PERUGIA
Oggi, come ogni anno, la messa alla viglia di Tutti i Santi sulla pista di un autoscontro
Un vescovo che celebra messa sulla pista dell’autoscontro di un Luna park con le famiglie dei giostrai. In una città in festa per la consueta Fiera che si celebra ogni anno, durante le festività di Ognissanti e dei Defunti, a Perugia. La tradizione si è ripetuta anche oggi, con mons. Gualtiero Bassetti, arcivescovo di Perugia-Città della Pieve, che ha presieduto la celebrazione, tra macchinette dell’autoscontro e giochi per bambini. Nelle 145 attrazioni fieristiche lavorano in questi giorni una ottantina di famiglie, circa 320 persone. Durante il mese trascorso a Perugia le famiglie frequentano regolarmente le attività della vicina parrocchia S. Giovanni Battista. Una dozzina di bambini e ragazzi si stanno qui preparando per la comunione e la cresima. Riceveranno i sacramenti il prossimo anno, in questa occasione. Quest’anno la messa si è svolta una decina di giorni prima del solito, perché mons. Bassetti guiderà il pellegrinaggio in Terra Santa delle diocesi umbre, che partirà con un charter dal rinnovato aeroporto di Perugia dal 3 al 10 novembre, con 187 partecipanti.
Vicinanza spirituale e affettiva. Una "vicinanza spirituale e affettiva che dura da 18 anni" è stata espressa oggi da mons. Bassetti alle famiglie di giostrai che hanno partecipato alla messa. L’arcivescovo ha fatto riferimento a "questo tempo di crisi morale ed economica che investe anche le fasce più deboli, ed ha ripercussioni anche sul lavoro dei giostrai e fieranti". "Il vostro essere nomadi, viandanti e in cammino ha detto -, affidandovi alla Provvidenza di Dio, vi dona sempre tanta forza e speranza". "Siete nel nostro cuore ha ribadito loro -, perché portate una nota di colore e calore nella nostra città, che ne ha tanto bisogno". Don Francesco Medori, parroco di San Giovanni Battista e responsabile della pastorale diocesana per i fieranti e i circensi, ha rivolto il suo saluto a tutta la "comunità in cammino" che vive "questo tempo di precarietà". Il responsabile della comunità Enzo La Scala ha ricordato quanto il loro lavoro sia "condizionato dal tempo e dal luogo in cui ci troviamo".
In attesa del pellegrinaggio a Roma. La Scala ha poi annunciato la partecipazione di numerose famiglie al pellegrinaggio a Roma e udienza dal Papa il 30 novembre e 1° dicembre, rivolto alla gente dello spettacolo viaggiante, circensi, fieranti, artisti di strada, bande musicali e madonnari in occasione dell’Anno della fede e del 25° della Fondazione Migrantes. L’evento, organizzato dalla Fondazione Migrantes e dal Pontificio Consiglio della pastorale per i migranti e gli itineranti, si aprirà il 30 novembre con una messa nella Basilica di San Pietro presieduta dal card. Antonio Maria Vegliò, presidente del pontificio consiglio della pastorale per i migranti e gli itineranti. La sera, in piazza del Popolo, vi sarà una festa con spettacoli e musica. La mattina del 1° dicembre partirà un corteo da Castel Sant’Angelo fino a Piazza San Pietro. I partecipanti saranno ricevuti in udienza dal Papa alle 11, nell’aula Paolo VI. L’arcivescovo Bassetti spera di poter essere con loro.

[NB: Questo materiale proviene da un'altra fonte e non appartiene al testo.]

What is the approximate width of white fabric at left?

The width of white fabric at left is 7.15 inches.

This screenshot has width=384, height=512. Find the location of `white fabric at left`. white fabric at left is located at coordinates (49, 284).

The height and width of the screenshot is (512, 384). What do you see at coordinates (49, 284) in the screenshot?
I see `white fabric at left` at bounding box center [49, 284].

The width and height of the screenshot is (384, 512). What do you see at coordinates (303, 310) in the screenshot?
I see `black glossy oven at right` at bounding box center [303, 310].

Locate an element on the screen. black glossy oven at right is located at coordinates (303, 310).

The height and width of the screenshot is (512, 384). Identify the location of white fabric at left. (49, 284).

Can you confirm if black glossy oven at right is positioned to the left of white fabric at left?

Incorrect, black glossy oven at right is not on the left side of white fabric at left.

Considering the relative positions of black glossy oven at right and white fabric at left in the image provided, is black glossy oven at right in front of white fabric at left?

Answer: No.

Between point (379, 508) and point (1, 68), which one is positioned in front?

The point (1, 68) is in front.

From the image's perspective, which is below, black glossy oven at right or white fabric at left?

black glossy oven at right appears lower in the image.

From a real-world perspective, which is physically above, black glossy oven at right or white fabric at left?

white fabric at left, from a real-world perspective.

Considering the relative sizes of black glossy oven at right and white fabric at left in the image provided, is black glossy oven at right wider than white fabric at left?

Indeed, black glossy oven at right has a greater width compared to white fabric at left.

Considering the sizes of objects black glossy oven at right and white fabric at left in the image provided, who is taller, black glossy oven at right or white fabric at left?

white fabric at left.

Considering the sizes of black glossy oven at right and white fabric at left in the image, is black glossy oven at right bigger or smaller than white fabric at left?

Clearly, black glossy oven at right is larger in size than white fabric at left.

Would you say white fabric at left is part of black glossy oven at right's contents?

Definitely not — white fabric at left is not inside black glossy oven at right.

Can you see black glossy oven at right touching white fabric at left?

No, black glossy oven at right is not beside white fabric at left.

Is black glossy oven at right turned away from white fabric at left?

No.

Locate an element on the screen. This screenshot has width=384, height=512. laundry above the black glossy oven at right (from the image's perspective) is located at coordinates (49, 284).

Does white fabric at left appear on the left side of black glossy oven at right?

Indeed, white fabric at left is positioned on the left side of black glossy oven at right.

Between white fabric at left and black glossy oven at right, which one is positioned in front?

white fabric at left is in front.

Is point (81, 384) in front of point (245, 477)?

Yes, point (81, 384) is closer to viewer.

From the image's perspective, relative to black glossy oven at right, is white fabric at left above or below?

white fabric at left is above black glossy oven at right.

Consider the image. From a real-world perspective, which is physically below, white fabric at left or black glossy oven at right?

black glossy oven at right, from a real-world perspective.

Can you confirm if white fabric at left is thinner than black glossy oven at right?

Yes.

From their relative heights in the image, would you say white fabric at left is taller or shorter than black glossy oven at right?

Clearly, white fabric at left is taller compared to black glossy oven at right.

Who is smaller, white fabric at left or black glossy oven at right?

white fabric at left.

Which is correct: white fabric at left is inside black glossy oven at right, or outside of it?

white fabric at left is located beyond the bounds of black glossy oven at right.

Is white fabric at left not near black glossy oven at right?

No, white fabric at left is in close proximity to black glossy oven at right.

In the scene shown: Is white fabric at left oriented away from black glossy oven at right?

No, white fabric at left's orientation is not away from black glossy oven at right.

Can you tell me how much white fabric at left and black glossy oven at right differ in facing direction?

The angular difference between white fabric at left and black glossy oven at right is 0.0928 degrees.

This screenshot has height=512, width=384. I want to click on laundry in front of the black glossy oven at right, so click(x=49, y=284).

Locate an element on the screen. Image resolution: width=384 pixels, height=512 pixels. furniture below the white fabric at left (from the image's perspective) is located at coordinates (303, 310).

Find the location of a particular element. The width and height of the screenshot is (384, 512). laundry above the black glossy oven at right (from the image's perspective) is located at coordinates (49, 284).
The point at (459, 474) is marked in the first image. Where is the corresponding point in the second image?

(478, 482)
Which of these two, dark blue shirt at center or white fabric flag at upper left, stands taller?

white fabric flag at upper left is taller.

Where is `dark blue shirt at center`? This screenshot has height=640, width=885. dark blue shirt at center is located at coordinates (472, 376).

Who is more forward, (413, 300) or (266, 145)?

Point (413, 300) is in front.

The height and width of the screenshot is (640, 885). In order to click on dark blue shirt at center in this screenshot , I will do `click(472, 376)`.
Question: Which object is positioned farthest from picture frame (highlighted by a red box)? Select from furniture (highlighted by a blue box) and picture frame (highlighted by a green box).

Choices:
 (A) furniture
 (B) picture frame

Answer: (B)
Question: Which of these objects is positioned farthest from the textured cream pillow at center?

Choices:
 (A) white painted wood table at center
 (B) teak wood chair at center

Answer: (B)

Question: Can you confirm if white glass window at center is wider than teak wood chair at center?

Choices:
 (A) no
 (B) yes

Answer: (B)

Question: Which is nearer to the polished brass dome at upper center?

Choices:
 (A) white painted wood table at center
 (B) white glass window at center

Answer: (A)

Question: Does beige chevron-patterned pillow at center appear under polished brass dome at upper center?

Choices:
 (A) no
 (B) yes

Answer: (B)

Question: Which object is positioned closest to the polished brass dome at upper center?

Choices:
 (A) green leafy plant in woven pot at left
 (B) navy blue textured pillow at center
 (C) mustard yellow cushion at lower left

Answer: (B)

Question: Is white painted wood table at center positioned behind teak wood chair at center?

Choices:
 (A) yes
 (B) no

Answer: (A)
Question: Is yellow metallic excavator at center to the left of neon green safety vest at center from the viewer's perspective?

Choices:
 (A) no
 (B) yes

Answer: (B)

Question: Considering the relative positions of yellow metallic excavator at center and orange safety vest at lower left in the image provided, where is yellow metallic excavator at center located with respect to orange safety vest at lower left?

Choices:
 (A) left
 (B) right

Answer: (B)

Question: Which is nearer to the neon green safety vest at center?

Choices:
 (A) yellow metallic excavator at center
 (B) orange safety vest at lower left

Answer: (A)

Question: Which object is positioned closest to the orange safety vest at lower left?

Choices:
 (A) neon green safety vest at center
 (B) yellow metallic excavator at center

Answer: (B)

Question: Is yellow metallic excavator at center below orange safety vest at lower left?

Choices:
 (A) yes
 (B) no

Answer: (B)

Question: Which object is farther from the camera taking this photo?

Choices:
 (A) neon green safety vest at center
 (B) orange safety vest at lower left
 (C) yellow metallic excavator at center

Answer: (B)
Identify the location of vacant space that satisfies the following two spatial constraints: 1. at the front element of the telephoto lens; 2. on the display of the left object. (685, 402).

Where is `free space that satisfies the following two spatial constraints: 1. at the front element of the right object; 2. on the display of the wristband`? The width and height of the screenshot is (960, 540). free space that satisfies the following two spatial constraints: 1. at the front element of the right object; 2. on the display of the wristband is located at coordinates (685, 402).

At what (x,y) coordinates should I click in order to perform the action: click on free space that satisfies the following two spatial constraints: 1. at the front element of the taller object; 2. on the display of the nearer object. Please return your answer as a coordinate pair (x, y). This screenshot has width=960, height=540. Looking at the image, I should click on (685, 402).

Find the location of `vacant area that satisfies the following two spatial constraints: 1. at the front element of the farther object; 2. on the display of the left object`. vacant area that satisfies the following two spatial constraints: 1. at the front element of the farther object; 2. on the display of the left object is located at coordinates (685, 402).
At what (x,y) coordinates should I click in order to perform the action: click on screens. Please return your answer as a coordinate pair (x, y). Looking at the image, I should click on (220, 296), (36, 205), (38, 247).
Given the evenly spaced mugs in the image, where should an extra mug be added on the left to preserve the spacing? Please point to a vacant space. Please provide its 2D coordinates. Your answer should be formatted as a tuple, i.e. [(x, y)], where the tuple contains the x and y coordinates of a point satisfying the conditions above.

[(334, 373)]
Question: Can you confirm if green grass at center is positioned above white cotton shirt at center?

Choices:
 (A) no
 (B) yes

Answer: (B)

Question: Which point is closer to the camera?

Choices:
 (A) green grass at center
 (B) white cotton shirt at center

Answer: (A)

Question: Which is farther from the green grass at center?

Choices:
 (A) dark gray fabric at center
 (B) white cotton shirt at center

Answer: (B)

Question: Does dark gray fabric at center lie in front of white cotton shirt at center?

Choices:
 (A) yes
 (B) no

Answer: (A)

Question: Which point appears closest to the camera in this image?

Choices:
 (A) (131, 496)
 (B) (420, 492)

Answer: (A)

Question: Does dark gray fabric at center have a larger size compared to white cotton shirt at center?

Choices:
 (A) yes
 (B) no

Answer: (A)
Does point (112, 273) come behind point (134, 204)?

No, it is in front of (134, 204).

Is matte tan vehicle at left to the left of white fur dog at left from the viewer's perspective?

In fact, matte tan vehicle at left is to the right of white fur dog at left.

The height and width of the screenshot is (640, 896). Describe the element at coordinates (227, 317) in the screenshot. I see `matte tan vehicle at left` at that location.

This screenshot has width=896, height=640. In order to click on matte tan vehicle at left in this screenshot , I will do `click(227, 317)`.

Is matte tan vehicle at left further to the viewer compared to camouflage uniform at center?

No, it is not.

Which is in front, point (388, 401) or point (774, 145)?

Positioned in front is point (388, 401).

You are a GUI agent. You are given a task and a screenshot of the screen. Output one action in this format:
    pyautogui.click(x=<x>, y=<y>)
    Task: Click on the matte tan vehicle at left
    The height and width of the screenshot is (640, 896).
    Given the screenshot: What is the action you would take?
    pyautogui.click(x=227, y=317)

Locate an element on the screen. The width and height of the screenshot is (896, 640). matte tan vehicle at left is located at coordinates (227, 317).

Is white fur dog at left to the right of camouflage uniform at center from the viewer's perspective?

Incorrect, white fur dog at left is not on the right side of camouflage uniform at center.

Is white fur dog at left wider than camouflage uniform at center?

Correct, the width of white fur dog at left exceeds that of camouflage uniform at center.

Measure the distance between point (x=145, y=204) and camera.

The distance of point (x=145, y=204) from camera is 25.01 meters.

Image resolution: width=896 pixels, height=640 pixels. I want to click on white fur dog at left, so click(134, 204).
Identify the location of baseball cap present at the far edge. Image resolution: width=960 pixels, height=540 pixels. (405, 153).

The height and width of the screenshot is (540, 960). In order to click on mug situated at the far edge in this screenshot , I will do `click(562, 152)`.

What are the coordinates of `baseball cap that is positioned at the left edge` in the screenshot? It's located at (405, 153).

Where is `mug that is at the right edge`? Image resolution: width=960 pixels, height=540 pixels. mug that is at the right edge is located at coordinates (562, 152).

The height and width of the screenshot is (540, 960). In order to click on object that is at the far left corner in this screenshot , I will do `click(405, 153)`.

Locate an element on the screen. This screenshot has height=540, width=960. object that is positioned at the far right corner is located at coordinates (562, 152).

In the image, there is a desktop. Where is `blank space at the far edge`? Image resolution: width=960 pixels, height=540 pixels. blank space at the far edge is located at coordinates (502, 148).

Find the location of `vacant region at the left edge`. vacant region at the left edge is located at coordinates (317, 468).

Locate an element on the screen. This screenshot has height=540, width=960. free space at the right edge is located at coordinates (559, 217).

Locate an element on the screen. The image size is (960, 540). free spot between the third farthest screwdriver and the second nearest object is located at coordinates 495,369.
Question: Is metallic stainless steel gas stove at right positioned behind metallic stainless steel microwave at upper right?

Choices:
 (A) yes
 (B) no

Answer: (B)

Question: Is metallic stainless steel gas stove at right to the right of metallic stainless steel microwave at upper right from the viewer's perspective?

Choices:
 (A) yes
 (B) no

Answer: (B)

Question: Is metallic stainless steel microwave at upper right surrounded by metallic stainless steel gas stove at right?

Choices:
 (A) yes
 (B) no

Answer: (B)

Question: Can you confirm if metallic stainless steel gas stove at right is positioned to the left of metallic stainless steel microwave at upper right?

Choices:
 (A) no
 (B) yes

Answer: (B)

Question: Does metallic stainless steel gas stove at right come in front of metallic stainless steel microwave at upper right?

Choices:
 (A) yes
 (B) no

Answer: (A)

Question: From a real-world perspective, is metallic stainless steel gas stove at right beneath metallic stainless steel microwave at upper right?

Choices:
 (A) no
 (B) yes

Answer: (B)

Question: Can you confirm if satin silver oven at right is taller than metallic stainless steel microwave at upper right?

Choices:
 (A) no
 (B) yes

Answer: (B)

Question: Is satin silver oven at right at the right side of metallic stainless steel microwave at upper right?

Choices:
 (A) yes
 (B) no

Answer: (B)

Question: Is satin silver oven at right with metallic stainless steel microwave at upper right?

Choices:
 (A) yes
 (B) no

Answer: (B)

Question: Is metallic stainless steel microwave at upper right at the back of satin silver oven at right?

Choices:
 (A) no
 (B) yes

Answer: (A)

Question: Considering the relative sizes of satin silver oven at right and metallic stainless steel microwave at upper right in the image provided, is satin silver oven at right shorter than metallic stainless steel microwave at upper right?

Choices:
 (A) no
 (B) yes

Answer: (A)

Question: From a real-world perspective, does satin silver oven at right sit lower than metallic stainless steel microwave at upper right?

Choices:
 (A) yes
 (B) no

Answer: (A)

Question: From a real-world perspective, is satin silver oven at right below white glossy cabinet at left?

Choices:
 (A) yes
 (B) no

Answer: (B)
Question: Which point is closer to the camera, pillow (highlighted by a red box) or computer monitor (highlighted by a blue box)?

In Italia circa 80.000 "artigiani della festa". In Italia i cosiddetti "artigiani della festa" sono quasi 80mila che lavorano in settemila imprese, di cui 140 circhi. Per fieranti si intendono gli esercenti di spettacolo viaggiante, in genere famiglie imprenditrici con attrazioni di diversa tipologia e grandezza e i loro dipendenti. Sono fieranti anche gli operatori di molti parchi di divertimento stabili, e piccole attività nei quartieri cittadini. Secondo l’ufficio per i fieranti e i circensi della Fondazione Migrantes, la loro religiosità "è ancora fortemente ancorata alla Chiesa cattolica, anche se vi sono alcuni segnali di penetrazione delle cosiddette spiritualità alternative attente alla ricerca di segni o miracoli". In Italia, non sono più di sessanta gli operatori pastorali che lavorano con una certa continuità in questo ambito. Si tratta di laici, religiosi, diaconi, preti di ogni età e di diversa esperienza pastorale. Le Chiese locali interessate alla sosta dei circensi e lunaparchisti generalmente riconoscono la necessità di una pastorale specifica per loro. Non di rado i vescovi diocesani visitano le strutture in sosta nelle loro diocesi, celebrano l’Eucaristia e i sacramenti, sostengono il lavoro pastorale degli operatori.